• **REQUEST**
Every line containing "техника" should be copied out. Go through the entries and find them.

(INFORMATION SHOWN begins)

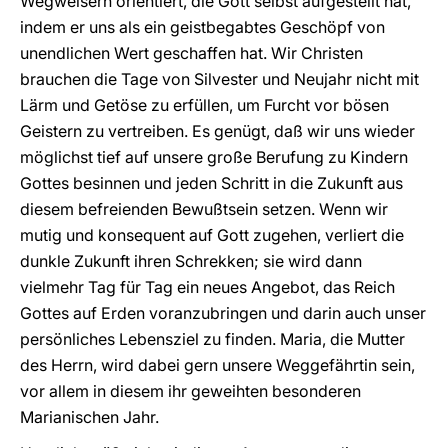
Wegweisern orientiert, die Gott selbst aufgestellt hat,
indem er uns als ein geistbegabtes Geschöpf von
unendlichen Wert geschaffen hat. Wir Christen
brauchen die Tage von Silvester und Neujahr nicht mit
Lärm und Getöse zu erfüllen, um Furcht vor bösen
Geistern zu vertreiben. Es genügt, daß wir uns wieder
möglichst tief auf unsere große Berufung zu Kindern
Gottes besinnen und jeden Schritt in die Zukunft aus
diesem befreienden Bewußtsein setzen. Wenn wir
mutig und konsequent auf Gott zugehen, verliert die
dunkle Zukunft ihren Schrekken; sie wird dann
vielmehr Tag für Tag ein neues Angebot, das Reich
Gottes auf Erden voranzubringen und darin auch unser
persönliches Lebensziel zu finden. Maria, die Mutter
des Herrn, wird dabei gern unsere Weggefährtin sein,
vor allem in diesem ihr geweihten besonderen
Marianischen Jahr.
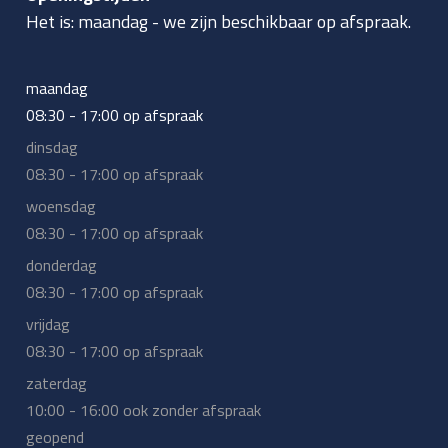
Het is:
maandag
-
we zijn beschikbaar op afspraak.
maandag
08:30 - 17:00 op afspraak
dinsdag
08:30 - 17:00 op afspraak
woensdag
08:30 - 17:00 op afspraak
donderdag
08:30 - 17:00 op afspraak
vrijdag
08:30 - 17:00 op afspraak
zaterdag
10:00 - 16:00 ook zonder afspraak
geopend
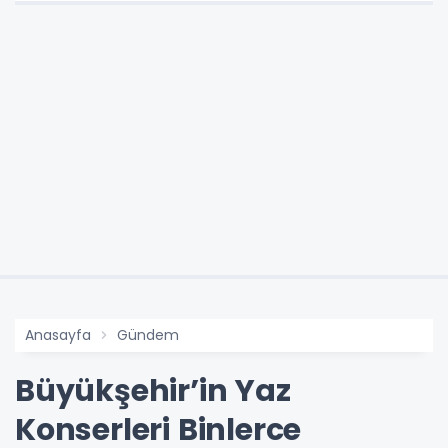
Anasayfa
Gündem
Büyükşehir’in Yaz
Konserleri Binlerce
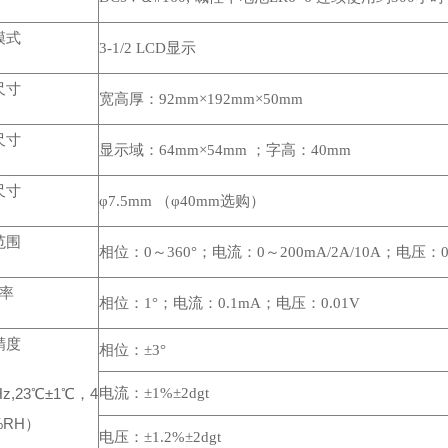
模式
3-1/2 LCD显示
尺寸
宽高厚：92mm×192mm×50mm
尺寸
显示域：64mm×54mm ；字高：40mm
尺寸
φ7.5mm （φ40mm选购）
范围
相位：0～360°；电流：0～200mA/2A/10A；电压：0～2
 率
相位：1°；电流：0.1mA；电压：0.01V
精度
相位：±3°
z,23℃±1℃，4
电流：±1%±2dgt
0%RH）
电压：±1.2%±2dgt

(INFORMATION SHOWN ends)
(INFORMATION SHOWN begins)

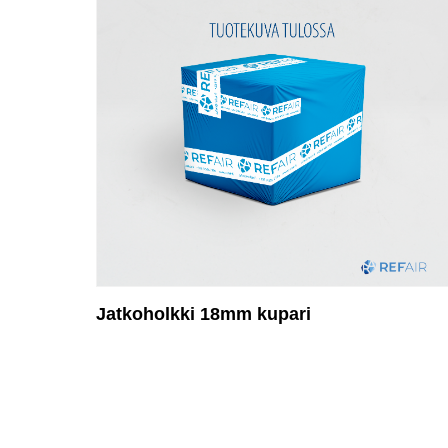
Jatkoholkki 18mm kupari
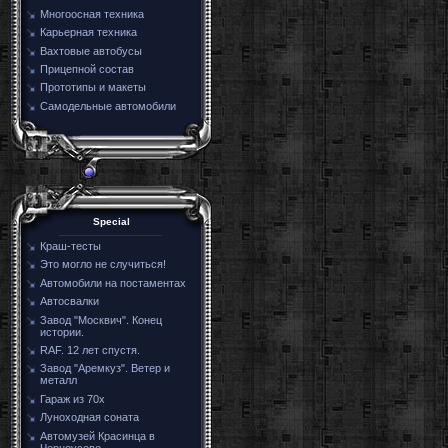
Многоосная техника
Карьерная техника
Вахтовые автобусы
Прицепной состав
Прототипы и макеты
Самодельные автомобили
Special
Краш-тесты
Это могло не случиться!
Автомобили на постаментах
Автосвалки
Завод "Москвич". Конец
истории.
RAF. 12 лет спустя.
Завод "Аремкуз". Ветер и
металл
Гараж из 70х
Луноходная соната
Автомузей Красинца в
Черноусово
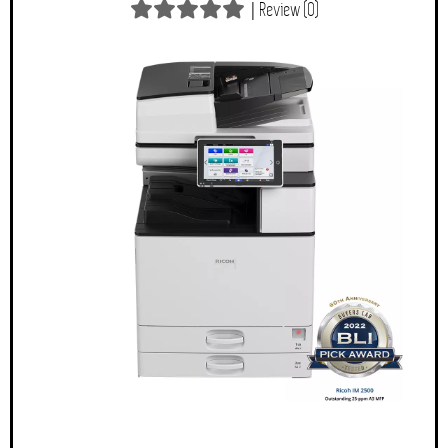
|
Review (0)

(INFORMATION SHOWN ends)

• **WRITTEN SOLUTION**
Многоосная техника
Карьерная техника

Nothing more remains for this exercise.